Richard Foerster

Richard Foerster

Photo by Douglas Taylor

Bio

Richard Foerster was born in 1949 in the Bronx, New York, the son of German immigrants, and holds degrees in English Literature from Fordham College and the University of Virginia. He is the author of six poetry collections: Sudden Harbor (1992) and Patterns of Descent (1993), published by Orchises Press; Trillium (1998), Double Going (2002), and The Burning of Troy (2006), published by BOA Editions; and Penetralia (2011), published by Texas Review Press. He has been the recipient of numerous honors, including the "Discovery"/The Nation Award, Poetry magazine's Bess Hokin Prize, a Maine Arts Commission Fellowship, and the 2000/2001 Amy Lowell Poetry Traveling Scholarship. He was previously awarded a NEA Literature Fellowship in 1995. Since the 1970s his work has appeared widely in magazines and anthologies, including The Best American Poetry, the Kenyon Review, TriQuarterly, The Gettysburg Review, Boulevard, The Southern Review, and Poetry.
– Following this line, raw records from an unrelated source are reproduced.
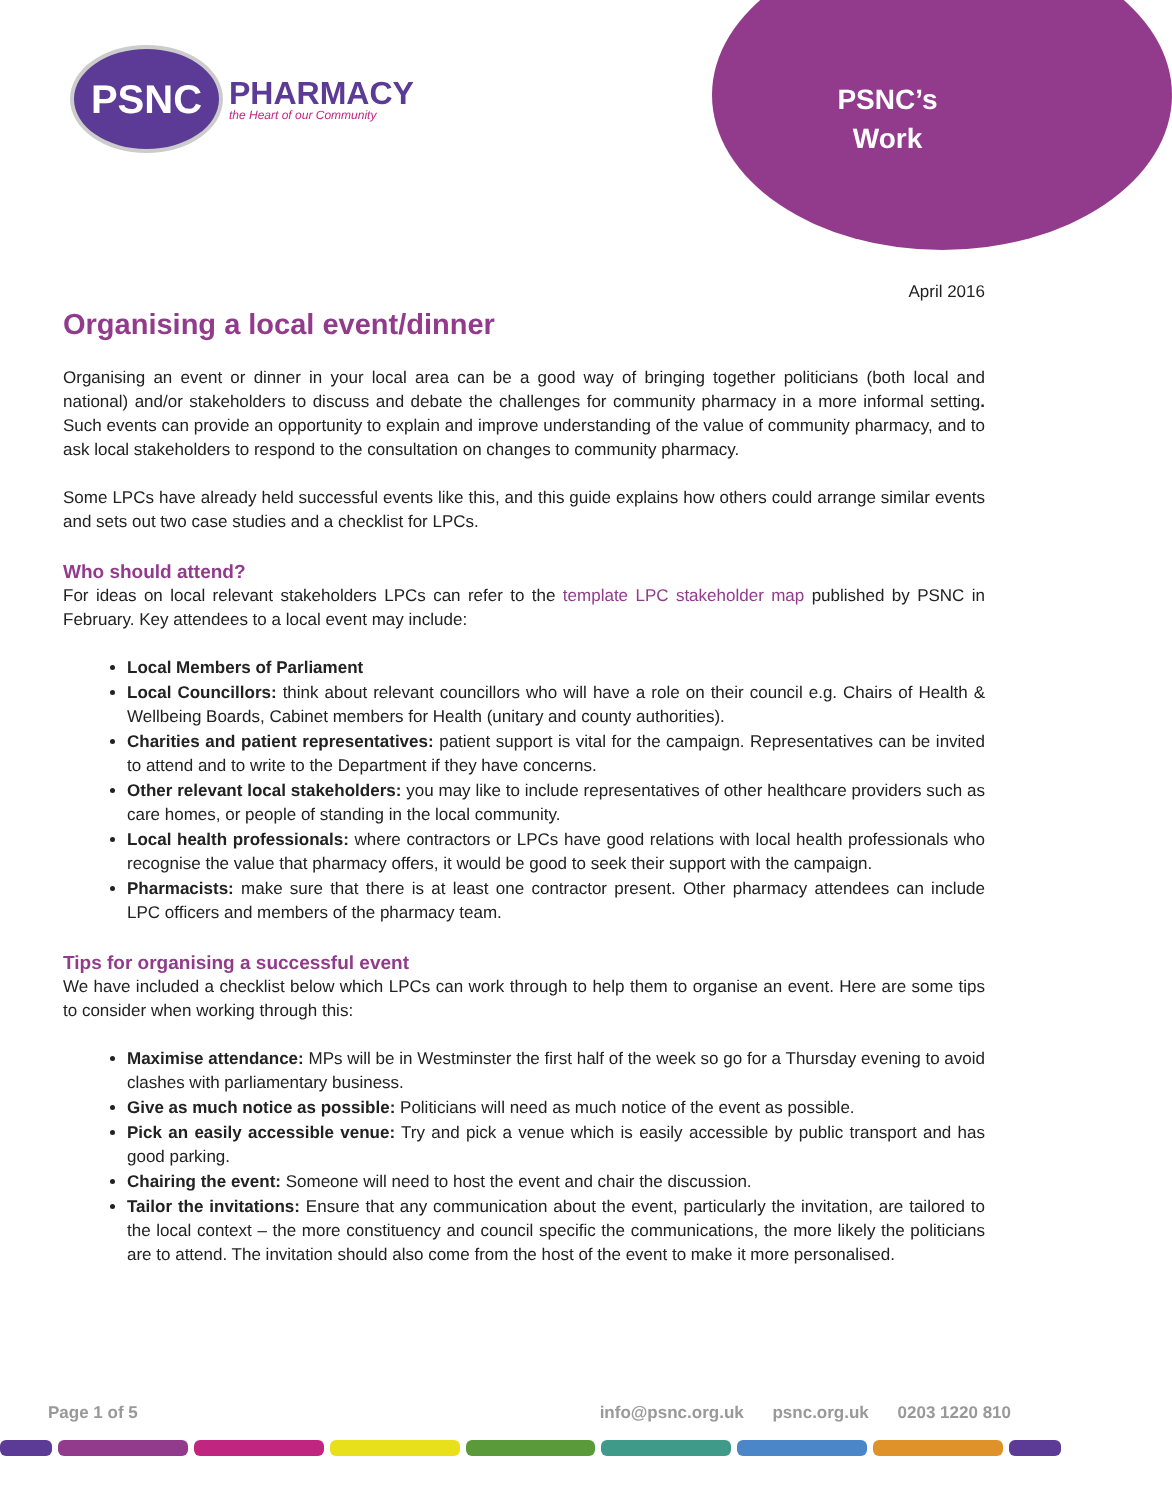PSNC
PHARMACY
the Heart of our Community
PSNC’s Work
April 2016
Organising a local event/dinner
Organising an event or dinner in your local area can be a good way of bringing together politicians (both local and national) and/or stakeholders to discuss and debate the challenges for community pharmacy in a more informal setting. Such events can provide an opportunity to explain and improve understanding of the value of community pharmacy, and to ask local stakeholders to respond to the consultation on changes to community pharmacy.
Some LPCs have already held successful events like this, and this guide explains how others could arrange similar events and sets out two case studies and a checklist for LPCs.
Who should attend?
For ideas on local relevant stakeholders LPCs can refer to the template LPC stakeholder map published by PSNC in February. Key attendees to a local event may include:
Local Members of Parliament
Local Councillors: think about relevant councillors who will have a role on their council e.g. Chairs of Health & Wellbeing Boards, Cabinet members for Health (unitary and county authorities).
Charities and patient representatives: patient support is vital for the campaign. Representatives can be invited to attend and to write to the Department if they have concerns.
Other relevant local stakeholders: you may like to include representatives of other healthcare providers such as care homes, or people of standing in the local community.
Local health professionals: where contractors or LPCs have good relations with local health professionals who recognise the value that pharmacy offers, it would be good to seek their support with the campaign.
Pharmacists: make sure that there is at least one contractor present. Other pharmacy attendees can include LPC officers and members of the pharmacy team.
Tips for organising a successful event
We have included a checklist below which LPCs can work through to help them to organise an event. Here are some tips to consider when working through this:
Maximise attendance: MPs will be in Westminster the first half of the week so go for a Thursday evening to avoid clashes with parliamentary business.
Give as much notice as possible: Politicians will need as much notice of the event as possible.
Pick an easily accessible venue: Try and pick a venue which is easily accessible by public transport and has good parking.
Chairing the event: Someone will need to host the event and chair the discussion.
Tailor the invitations: Ensure that any communication about the event, particularly the invitation, are tailored to the local context – the more constituency and council specific the communications, the more likely the politicians are to attend. The invitation should also come from the host of the event to make it more personalised.
Page 1 of 5 info@psnc.org.uk psnc.org.uk 0203 1220 810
He has worked as a lexicographer, educational writer, typesetter, teacher, and as the editor of the literary magazines Chelsea (1994-2001) and Chautauqua Literary Journal (2003-2007). For the last 25 years he has lived on the coast of southern Maine.

Author's Statement

At my college graduation, when my Milton professor asked about my goals in life and I replied "poet," he leaned close and whispered, "Foerster, never call yourself a poet. . . . Let others do that for you." That was 40 years ago and good advice. More recently, as the recession took hold and forced me, like so many millions, to adapt to straitened circumstances, a family member implied that I've been wasting my time in pursuit of poems rather than a secure retirement. For her, poetry must seem a kind of financial hell that I have foolishly, if not proudly, cast myself into. And so I'm profoundly grateful to the panelists who've given me this honor on behalf of the nation and affirmed me as "poet," and to all those behind the scenes at the NEA who make the fellowship program happen, and to our legislators who see the worth in encouraging individual artists to persist, to aspire . . . and feel appreciated for the work they do.

Bodies: The Exhibition

Gunther von Hagens, . . . the first to place dissected, silicone-treated cadavers on public display, . . . denied [using] the bodies of [Chinese] political prisoners . . . but did return a batch of cadavers to Dalian after two were found with bullet holes in the backs of their heads. . . .
--Miami New Times, 10/5/06

On entering this crypt of imagination
the mind's entombed a moment
in an airless afterlife any pharaoh
might have envied: the bodies are
plasticized beyond decay, poised,
though naked and flayed, as objects
of awe, their dissected muscles feathered
and flowering into scentless bouquets
that we can embrace, snickering at the poses
some Barnum has devised to ease
the shock of such brutal perfection:
athletes at their games, a scholar bent
above a desk, his skull whittled
like a Wiffle ball to expose the brain.
One torso's arteries, alizarin-dyed, fan
into frozen coral colonies, while his penis
floats, devoid of flesh; the shaft, just three
minims, like saffron threads, calligraphing
the delicate orchid of his glans. Though natural
death is claimed for each of these
unclaimed, nameless citizens of Dalian,
they seem too robustly animate, too
undiseased to allay unease. And in a room
of becomings, backlit fetuses burgeon
month by month, their bones a shadow play
of gray and rose tattoos cast upon translucent skin,
but here the original stain's exposed in the cleft
spine, hernia, or harelip of these never-borns, now un-
mortalized and immune to fear and the obscene
wonder we cannot help but harbor
about the provenance of the vital dead.